Penyitaan Barang Bukti: Mengamankan sejumlah bukti fisik dari lokasi kejadian di Tanah Kas Desa (TKD) Brekat.

Koordinasi Yudisial: Melakukan koordinasi intensif dengan Jaksa Penuntut Umum (JPU) melalui gelar perkara.

Namun, hingga pertengahan Agustus 2026, janji perkembangan tersebut dinilai mandek dan belum membuahkan hasil konkret.
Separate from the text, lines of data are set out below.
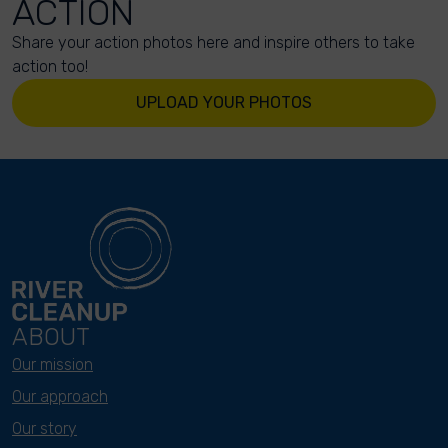
ACTION
Share your action photos here and inspire others to take
action too!
UPLOAD YOUR PHOTOS
ABOUT
Our mission
Our approach
Our story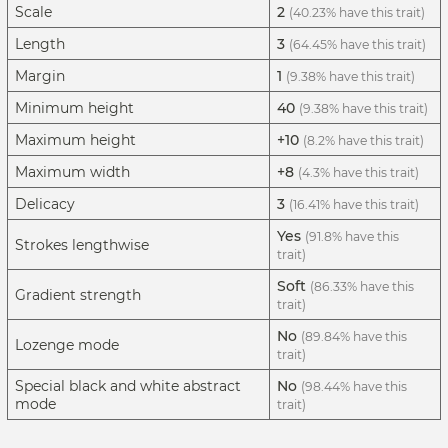
Scale
2
(40.23% have this trait)
Length
3
(64.45% have this trait)
Margin
1
(9.38% have this trait)
Minimum height
40
(9.38% have this trait)
Maximum height
+10
(8.2% have this trait)
Maximum width
+8
(4.3% have this trait)
Delicacy
3
(16.41% have this trait)
Yes
(91.8% have this
Strokes lengthwise
trait)
Soft
(86.33% have this
Gradient strength
trait)
No
(89.84% have this
Lozenge mode
trait)
Special black and white abstract
No
(98.44% have this
mode
trait)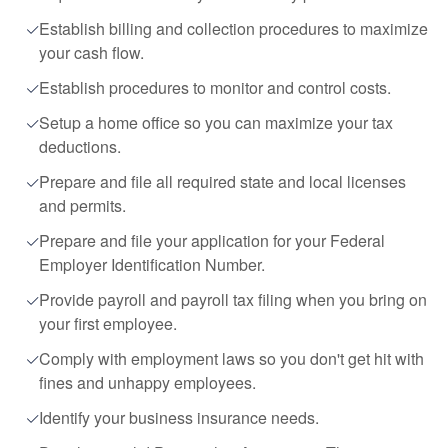
Establish billing and collection procedures to maximize
your cash flow.
Establish procedures to monitor and control costs.
Setup a home office so you can maximize your tax
deductions.
Prepare and file all required state and local licenses
and permits.
Prepare and file your application for your Federal
Employer Identification Number.
Provide payroll and payroll tax filing when you bring on
your first employee.
Comply with employment laws so you don't get hit with
fines and unhappy employees.
Identify your business insurance needs.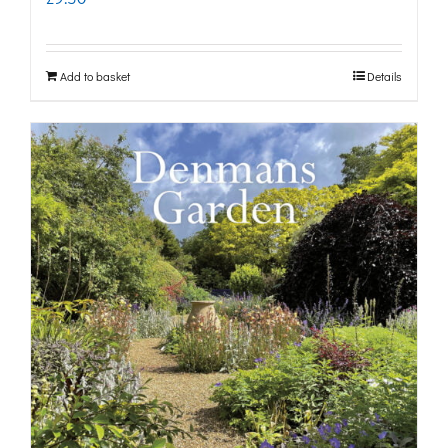
Add to basket
Details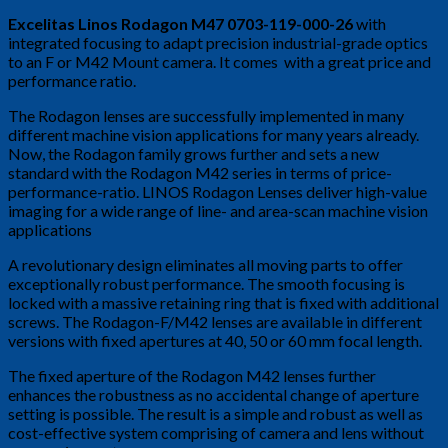
Excelitas Linos Rodagon M47 0703-119-000-26
with
integrated focusing to adapt precision industrial-grade optics
to an F or M42 Mount camera. It comes with a great price and
performance ratio.
The Rodagon lenses are successfully implemented in many
different machine vision applications for many years already.
Now, the Rodagon family grows further and sets a new
standard with the Rodagon M42 series in terms of price-
performance-ratio. LINOS Rodagon Lenses deliver high-value
imaging for a wide range of line- and area-scan machine vision
applications
A revolutionary design eliminates all moving parts to offer
exceptionally robust performance. The smooth focusing is
locked with a massive retaining ring that is fixed with additional
screws. The Rodagon-F/M42 lenses are available in different
versions with fixed apertures at 40, 50 or 60 mm focal length.
The fixed aperture of the Rodagon M42 lenses further
enhances the robustness as no accidental change of aperture
setting is possible. The result is a simple and robust as well as
cost-effective system comprising of camera and lens without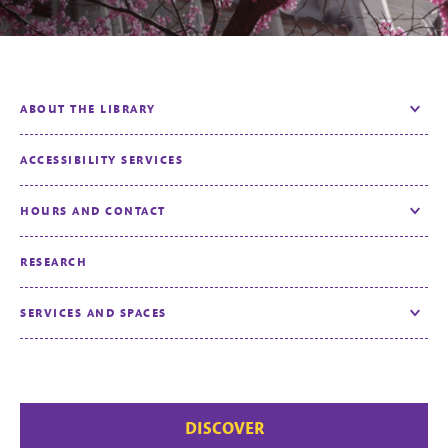
ABOUT THE LIBRARY
Toggle
ACCESSIBILITY SERVICES
HOURS AND CONTACT
Toggle
RESEARCH
SERVICES AND SPACES
Toggle
DISCOVER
Kasus ini terus menjadi perhatian publik di Kabupaten Tegal, karena menyeret oknum pejabat desa dalam dugaan perusakan aset pertanian warga yang berlarut-larut tanpa kepastian hukum.

Kasat Reskrim polres Tegal AKP Luis Betran saat dikonfirmasi mengatakan, " Iya pak 

Besok mau kami gelarkan dengan mengundang pelapor dan pengacaranya ".

Sementara Kapolres Tegal AKBP Bayu Prasetyo masih lewat WA mengatakan, ini minta pepaya Alhamdulillah berarti sudah ada perkembangan Pak.. nanti setelah digelarkan akan masuk tahap selanjutnya.

Nanti kita tunggu hasil gelar nya seperti apa yaa Pak.. semoga ada kepastian hukum terkait hal tersebut.